Distributive justice deals with the employees' concerns of the fairness of outcomes they receive. One of the biggest reasons for issues with employee productivity or morale is when employees feel that their company lacks fairness. For example, Sarah has worked at Cheap Plastic Toys for over a year. She has just found out that she will be receiving only a 1% raise this year. She does not feel that this is a fair outcome. Organizations can provide equal distributive justice by educating, communicating, and enacting fair employment practices with the organization.

Procedural Justice

Another type of organizational justice is called procedural. Procedural justice is concerned with how employees view the fairness of the process of how outcomes are decided. Thomas has issues with how Cheap Plastic Toys provides overtime to their employees. He feels that they lack procedural justice because they do not provide enough advance notice for the scheduling of shifts. The company can easily rectify this issue by responding to Thomas' feedback and improving their overtime scheduling notice.

Interactional Justice

Let's look at the third type of organizational justice. Our first example mentioned how unhappy Sarah was with the 1% raise she was receiving this year. There was also a lack of interactional justice in Sarah's case.

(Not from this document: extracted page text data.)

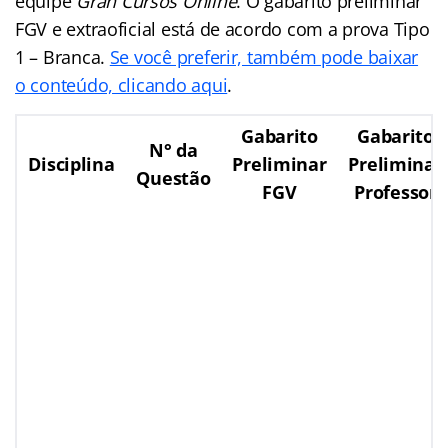
equipe
Gran Cursos Online
. O gabarito preliminar
FGV e extraoficial está de acordo com a prova Tipo
1 – Branca.
Se você preferir, também pode baixar
o conteúdo, clicando aqui
.
Gabarito
Gabarito
N° da
Disciplina
Preliminar
Preliminar
Questão
FGV
Professor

Interactional justice deals with how explanations are communicated as well as the fair treatment of or sensitivity towards employees. Interpersonal and informational are the two types of interactional justice. Interpersonal justice looks at sensitivity and fairness in how information is communicated to an employee. Informational justice relates to the quality of the explanation that is given to employees explaining why a specific outcome happened.